We recently talked to Gavin Mann, Accenture’s global broadcasting industry lead, about media industry trends ahead of the NAB Show April 16-21 in Las Vegas. With topics ranging from OTT video, 4K, to virtual reality, the show is no longer just for broadcasters, attracting speakers and attendees from cable, telco and OTT companies.

First up, virtual reality, which Mann said will be a bigger story at this year’s NAB than ever. What kind of content is most suitable, at least initially, for VR? Mann said gaming and video content top the list based on the type of content currently available for Facebook’s VR service Oculus. “Gaming is an easy entry point for people,” he said. “It allows them to engage and familiarize themselves with the technology. It’s still early in the life of VR, which is why most of the content available feels like demos of what the technology can do.

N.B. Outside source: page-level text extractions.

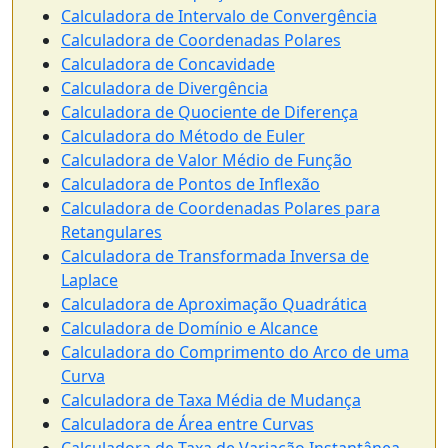
Calculadora de Intervalo de Convergência
Calculadora de Coordenadas Polares
Calculadora de Concavidade
Calculadora de Divergência
Calculadora de Quociente de Diferença
Calculadora do Método de Euler
Calculadora de Valor Médio de Função
Calculadora de Pontos de Inflexão
Calculadora de Coordenadas Polares para
Retangulares
Calculadora de Transformada Inversa de
Laplace
Calculadora de Aproximação Quadrática
Calculadora de Domínio e Alcance
Calculadora do Comprimento do Arco de uma
Curva
Calculadora de Taxa Média de Mudança
Calculadora de Área entre Curvas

Content nonetheless will make or break this technology. A hit game or games in the mainstream can significantly propel VR forward. And eventually VR will be used in applications beyond gaming.” For NAB attendees, VR technology offers financial and creative opportunities, particularly for live sports as vendors display the latest VR presentations. Mann said the technology opens the door to telling new types of original stories and selling a unique immersive experience to a broad audience.

Like virtual reality, augmented reality will also weigh heavily. “Watch for important advances in cloud computing to be evident in the back end, processing VR/AR content in the front and distributing it to applications and mobile devices in a way that doesn’t impair bandwidth,” he said, arguing that the best way to monetize VR is through original VR content that’s available for download on the same digital platforms where viewers can stream or buy movies. While cable MSOs have lost video subs in the last few years, partially due to cord cutting, cable providers and broadcasters still have “a significant advantage [over OTT providers] with set-top boxes already being a common technology in peoples’ homes. If anything, they will likely build more video streaming capabilities and apps into the box itself, or specialize the boxes to just deliver on-demand and streaming options,” Mann said. “Anticipate this being a big story at NAB.”

Meanwhile, a complete OTT bundle remains an expensive and complex option. Mann expects more innovations within cable and broadcast companies around cross-integration between digital platforms and set-tops, smarter content discovery tools, and easy-to-use offline and time-shifting options. Likewise, OTT providers are expected to demonstrate that they too can offer a premium streaming experience that matches cable quality. “Integration and less complexity will be a defining feature of their offerings. It may take a while, but eventually cord-cutting will become a reality, just not right now,” Mann said.

When it comes to 4K, he said the prices for 4K TVs need to come down and the amount of available 4K content needs to go up before 4K goes mainstream. Another popular topic at NAB will be digital advertising. “Expect there to be plenty of news focused on what can be done to personalize advertising content to consumers and create a monetary system that works for everyone,” said Mann. He predicts announcements about new ad formats leveraging analytics tools, enabling interactivity, embedded live texts and integrating content and ads.